Set down the material again. Keep every line exactly as it is.

_ _ _ _ _ _ _

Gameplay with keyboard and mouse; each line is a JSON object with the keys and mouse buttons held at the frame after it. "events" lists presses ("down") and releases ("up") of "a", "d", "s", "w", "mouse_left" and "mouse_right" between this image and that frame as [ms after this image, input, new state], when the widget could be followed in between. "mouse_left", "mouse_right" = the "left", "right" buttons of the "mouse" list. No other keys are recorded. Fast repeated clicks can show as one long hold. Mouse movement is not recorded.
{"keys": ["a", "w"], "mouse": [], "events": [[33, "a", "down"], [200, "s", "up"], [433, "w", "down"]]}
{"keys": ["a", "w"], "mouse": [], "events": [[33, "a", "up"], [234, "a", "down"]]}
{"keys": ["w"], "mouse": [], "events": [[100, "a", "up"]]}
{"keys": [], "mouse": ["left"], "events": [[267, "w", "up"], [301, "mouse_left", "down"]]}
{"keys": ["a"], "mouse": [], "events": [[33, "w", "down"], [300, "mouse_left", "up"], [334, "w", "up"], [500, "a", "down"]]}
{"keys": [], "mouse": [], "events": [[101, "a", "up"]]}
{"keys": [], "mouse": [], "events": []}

_ _ _ _ _ _ _

— Result for this task —
Gameplay with keyboard and mouse; each line is a JSON object with the keys and mouse buttons held at the frame after it. "events" lists presses ("down") and releases ("up") of "a", "d", "s", "w", "mouse_left" and "mouse_right" between this image and that frame as [ms after this image, input, new state], when the widget could be followed in between. "mouse_left", "mouse_right" = the "left", "right" buttons of the "mouse" list. No other keys are recorded. Fast repeated clicks can show as one long hold. Mouse movement is not recorded.
{"keys": ["a", "w"], "mouse": [], "events": [[33, "a", "down"], [200, "s", "up"], [433, "w", "down"]]}
{"keys": ["a", "w"], "mouse": [], "events": [[33, "a", "up"], [234, "a", "down"]]}
{"keys": ["w"], "mouse": [], "events": [[100, "a", "up"]]}
{"keys": [], "mouse": ["left"], "events": [[267, "w", "up"], [301, "mouse_left", "down"]]}
{"keys": ["a"], "mouse": [], "events": [[33, "w", "down"], [300, "mouse_left", "up"], [334, "w", "up"], [500, "a", "down"]]}
{"keys": [], "mouse": [], "events": [[101, "a", "up"]]}
{"keys": [], "mouse": [], "events": []}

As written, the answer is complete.